───── GIVEN DATA

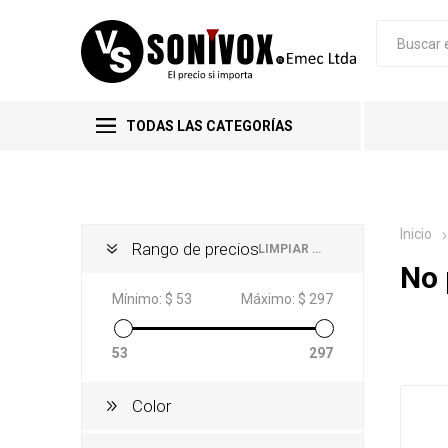
TODAS LAS CATEGORÍAS
Inicio
Rango de precios
LIMPIAR TODO
No 
Mínimo:
$ 53
Máximo:
$ 297
53
297
Color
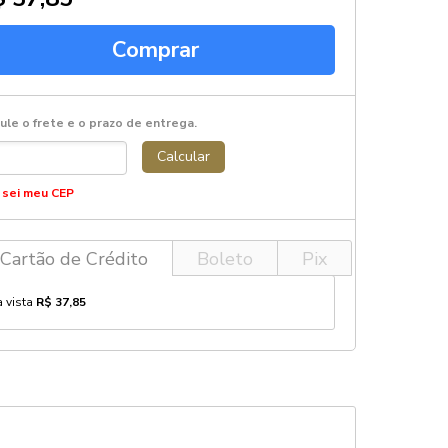
Comprar
ule o frete e o prazo de entrega.
Calcular
 sei meu CEP
Cartão de Crédito
Boleto
Pix
à vista
R$ 37,85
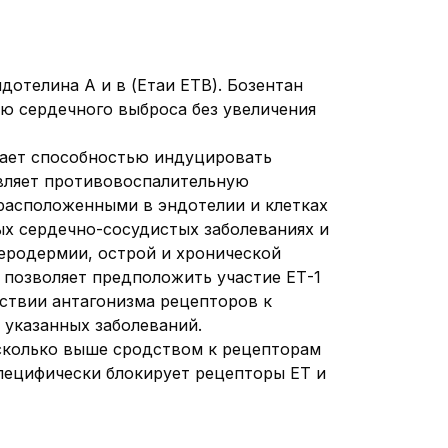
дотелина А и в (Етаи ETB). Бозентан
ию сердечного выброса без увеличения
дает способностью индуцировать
вляет противовоспалительную
расположенными в эндотелии и клетках
ых сердечно-сосудистых заболеваниях и
леродермии, острой и хронической
 позволяет предположить участие ЕТ-1
тствии антагонизма рецепторов к
 указанных заболеваний.
есколько выше сродством к рецепторам
 специфически блокирует рецепторы ET и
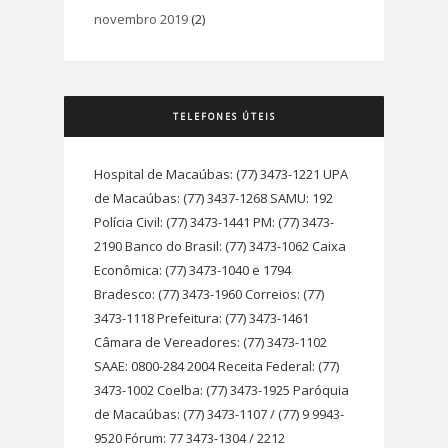
novembro 2019
(2)
TELEFONES ÚTEIS
Hospital de Macaúbas: (77) 3473-1221 UPA
de Macaúbas: (77) 3437-1268 SAMU: 192
Polícia Civil: (77) 3473-1441 PM: (77) 3473-
2190 Banco do Brasil: (77) 3473-1062 Caixa
Econômica: (77) 3473-1040 e 1794
Bradesco: (77) 3473-1960 Correios: (77)
3473-1118 Prefeitura: (77) 3473-1461
Câmara de Vereadores: (77) 3473-1102
SAAE: 0800-284 2004 Receita Federal: (77)
3473-1002 Coelba: (77) 3473-1925 Paróquia
de Macaúbas: (77) 3473-1107 / (77) 9 9943-
9520 Fórum: 77 3473-1304 / 2212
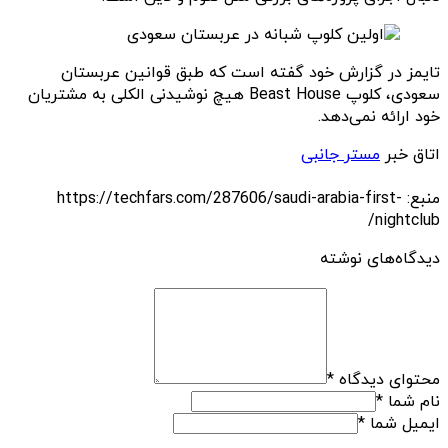
تایمز در گزارش خود گفته است که طبق قوانین عربستان
سعودی، کلوپ Beast House هیچ نوشیدنی الکلی به مشتریان
خود ارائه نمی‌دهد.
اتاق خبر
مستر جانبی
منبع: https://techfars.com/287606/saudi-arabia-first-
nightclub/
دیدگاه‌های نوشته
محتوای دیدگاه
*
نام شما
*
ایمیل شما
*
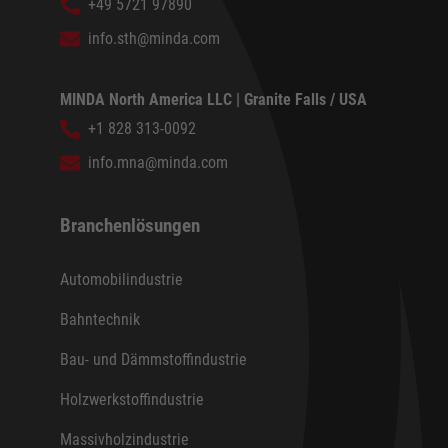
+49 5721 97890
info.sth@minda.com
MINDA North America LLC | Granite Falls / USA
+1 828 313-0092
info.mna@minda.com
Branchenlösungen
Automobilindustrie
Bahntechnik
Bau- und Dämmstoffindustrie
Holzwerkstoffindustrie
Massivholzindustrie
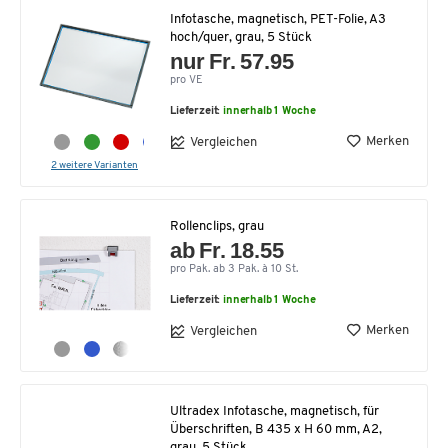
Infotasche, magnetisch, PET-Folie, A3
hoch/quer, grau, 5 Stück
nur Fr. 57.95
pro VE
Lieferzeit:
innerhalb 1 Woche
Merken
Vergleichen
2 weitere Varianten
Rollenclips, grau
ab Fr. 18.55
pro Pak. ab 3 Pak. à 10 St.
Lieferzeit:
innerhalb 1 Woche
Merken
Vergleichen
Ultradex Infotasche, magnetisch, für
Überschriften, B 435 x H 60 mm, A2,
grau, 5 Stück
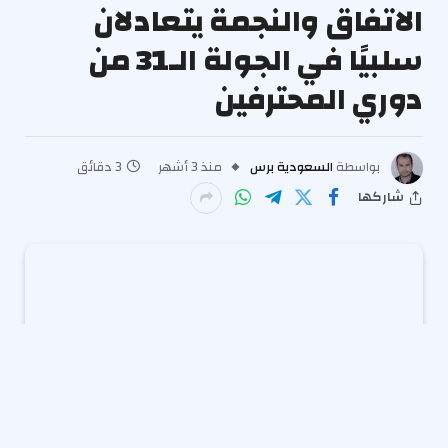
الاتفاق والنجمة يتعادلان
سلبيًا في الجولة الـ31 من
دوري المحترفين
بواسطة
السعودية برس
منذ 3 أشهر
3 دقائق
شاركها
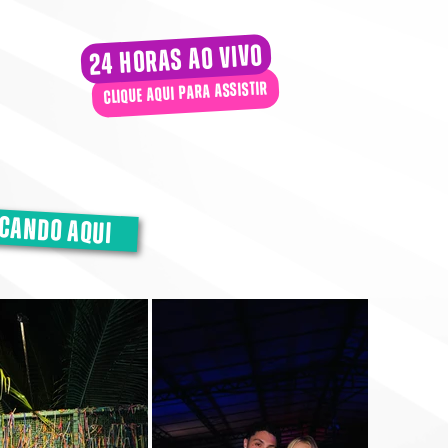
24 horas ao vivo
clique aqui para assistir
icando aqui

──────────

→ **WHAT IS BEING ASKED**:
Please copy every line of text in the records above, character for character, and leave out the pictures.

→ **SOLVED PROBLEM**:
TODAS LAS CATEGORÍAS
Inicio
Rango de precios
LIMPIAR TODO
No 
Mínimo:
$ 53
Máximo:
$ 297
53
297
Color
Comprar
ule o frete e o prazo de entrega.
Calcular
 sei meu CEP
Cartão de Crédito
Boleto
Pix
à vista
R$ 37,85
дотелина А и в (Етаи ETB). Бозентан
ию сердечного выброса без увеличения
дает способностью индуцировать
вляет противовоспалительную
расположенными в эндотелии и клетках
ых сердечно-сосудистых заболеваниях и
леродермии, острой и хронической
 позволяет предположить участие ЕТ-1
тствии антагонизма рецепторов к
 указанных заболеваний.
есколько выше сродством к рецепторам
 специфически блокирует рецепторы ET и
novembro 2019
(2)
TELEFONES ÚTEIS
Hospital de Macaúbas: (77) 3473-1221 UPA
de Macaúbas: (77) 3437-1268 SAMU: 192
Polícia Civil: (77) 3473-1441 PM: (77) 3473-
2190 Banco do Brasil: (77) 3473-1062 Caixa
Econômica: (77) 3473-1040 e 1794
Bradesco: (77) 3473-1960 Correios: (77)
3473-1118 Prefeitura: (77) 3473-1461
Câmara de Vereadores: (77) 3473-1102
SAAE: 0800-284 2004 Receita Federal: (77)
3473-1002 Coelba: (77) 3473-1925 Paróquia
de Macaúbas: (77) 3473-1107 / (77) 9 9943-
9520 Fórum: 77 3473-1304 / 2212
تایمز در گزارش خود گفته است که طبق قوانین عربستان
سعودی، کلوپ Beast House هیچ نوشیدنی الکلی به مشتریان
خود ارائه نمی‌دهد.
اتاق خبر
مستر جانبی
منبع: https://techfars.com/287606/saudi-arabia-first-
nightclub/
دیدگاه‌های نوشته
محتوای دیدگاه
*
نام شما
*
ایمیل شما
*
+49 5721 97890
info.sth@minda.com
MINDA North America LLC | Granite Falls / USA
+1 828 313-0092
info.mna@minda.com
Branchenlösungen
Automobilindustrie
Bahntechnik
Bau- und Dämmstoffindustrie
Holzwerkstoffindustrie
Massivholzindustrie
Infotasche, magnetisch, PET-Folie, A3
hoch/quer, grau, 5 Stück
nur Fr. 57.95
pro VE
Lieferzeit:
innerhalb 1 Woche
Merken
Vergleichen
2 weitere Varianten
Rollenclips, grau
ab Fr. 18.55
pro Pak. ab 3 Pak. à 10 St.
Lieferzeit:
innerhalb 1 Woche
Merken
Vergleichen
Ultradex Infotasche, magnetisch, für
Überschriften, B 435 x H 60 mm, A2,
grau, 5 Stück
الاتفاق والنجمة يتعادلان
سلبيًا في الجولة الـ31 من
دوري المحترفين
بواسطة
السعودية برس
منذ 3 أشهر
3 دقائق
شاركها
24 horas ao vivo
clique aqui para assistir
icando aqui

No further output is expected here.